In reality, though, the game is a single-player-focused open-world action-adventure. The direction shifted significantly during development, resulting in something different from earlier expectations. This is where reactions such as "the technology is superb, but it's not the game we expected" began to emerge.

Western users, by contrast, judge Crimson Desert against well-known open-world titles like "Skyrim" and "The Witcher 3." As a result, the consensus forms naturally that it is a "large-scale open-world game with outstanding freedom and exploration." People see the same elements but interpret them differently.

◇ Used to MMOs and free-to-play ... sensitive to package prices and early polish

There are also differences in how players evaluate. Korean, Chinese and Japanese users tend to put heavy weight on the early gameplay experience. If the controls or UI feel awkward, that is reflected immediately in the score. In fact, the Korean-language positive rate dropping into the 30% range early on was largely for that reason. Many Western users assess games based on long hours of play. Even if there are early inconveniences, good content later can lead to an overall positive evaluation.

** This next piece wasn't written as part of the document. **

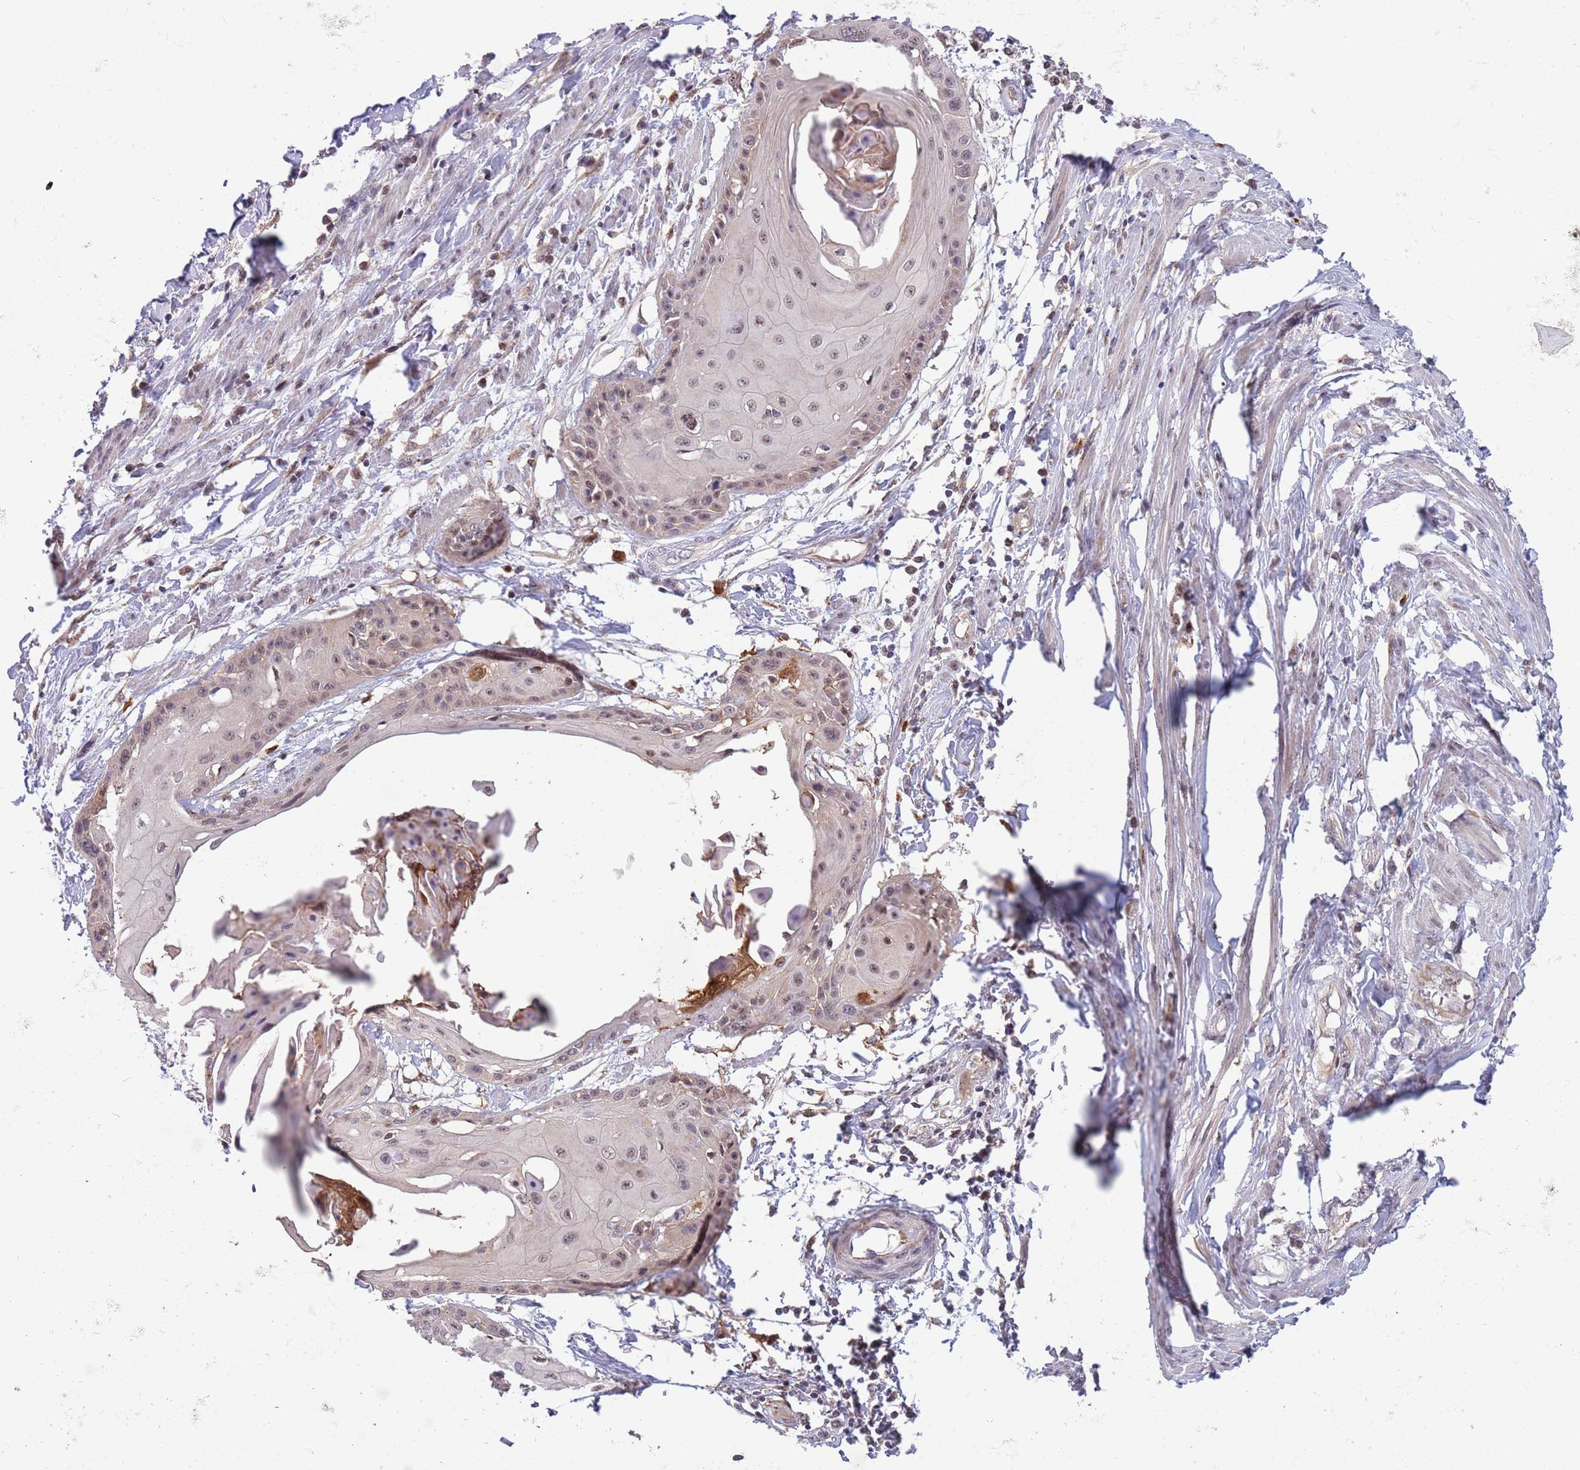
{"staining": {"intensity": "weak", "quantity": "<25%", "location": "nuclear"}, "tissue": "cervical cancer", "cell_type": "Tumor cells", "image_type": "cancer", "snomed": [{"axis": "morphology", "description": "Squamous cell carcinoma, NOS"}, {"axis": "topography", "description": "Cervix"}], "caption": "Immunohistochemistry (IHC) of human cervical cancer (squamous cell carcinoma) demonstrates no positivity in tumor cells.", "gene": "CCNJL", "patient": {"sex": "female", "age": 57}}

Standards for immersion differ as well. Asian users value a "complete experience" in which story, systems and world-building are organically connected, while Western users tend to accept rough edges if freedom, scale and content volume are large. In Asia, expectations for voice acting and emotional expression are higher, and some point out that certain languages fell short. The lack of Japanese voice support is also cited as a factor reducing immersion for Japanese users.

A game industry official said, "Crimson Desert is being evaluated as a sufficiently successful AAA game by global standards, but in the Asian market, the difference from the expected genre and design appears to have affected reviews," adding, "Technical polish is improving through patches, but differences in perception of the story and systems will be hard to narrow quickly."

Pearl Abyss's new title Crimson Desert./Courtesy of Pearl Abyss

In the end, analysts say the review gap around Crimson Desert is closer to a difference in expectations and standards than an issue of completeness. In the West, the freshness of being a "high-quality open-world made by an Eastern developer" worked as a strength, while in Asia, the notion that it took a "different direction from prior expectations" worked as a weakness.

Kim Jeong-tae, a professor in the Department of Game Studies at Dongyang University, said, "Gamers in North America and Europe generally have a relatively favorable review culture toward games, while users in Asia, including Korea and China, are accustomed to a competitive environment centered on MMORPGs and tend to be stricter about polish and comparative advantage." He added, "In particular, in Korea, the perception that 'expectations for Korean games are low' and a tendency to rate overseas games higher overlap, contributing to relatively harsher evaluations."

Kim also said, "Users accustomed to free games and free-to-play models likely felt burdened by package game prices," noting, "These intertwined factors are producing regional differences in reviews for the same game."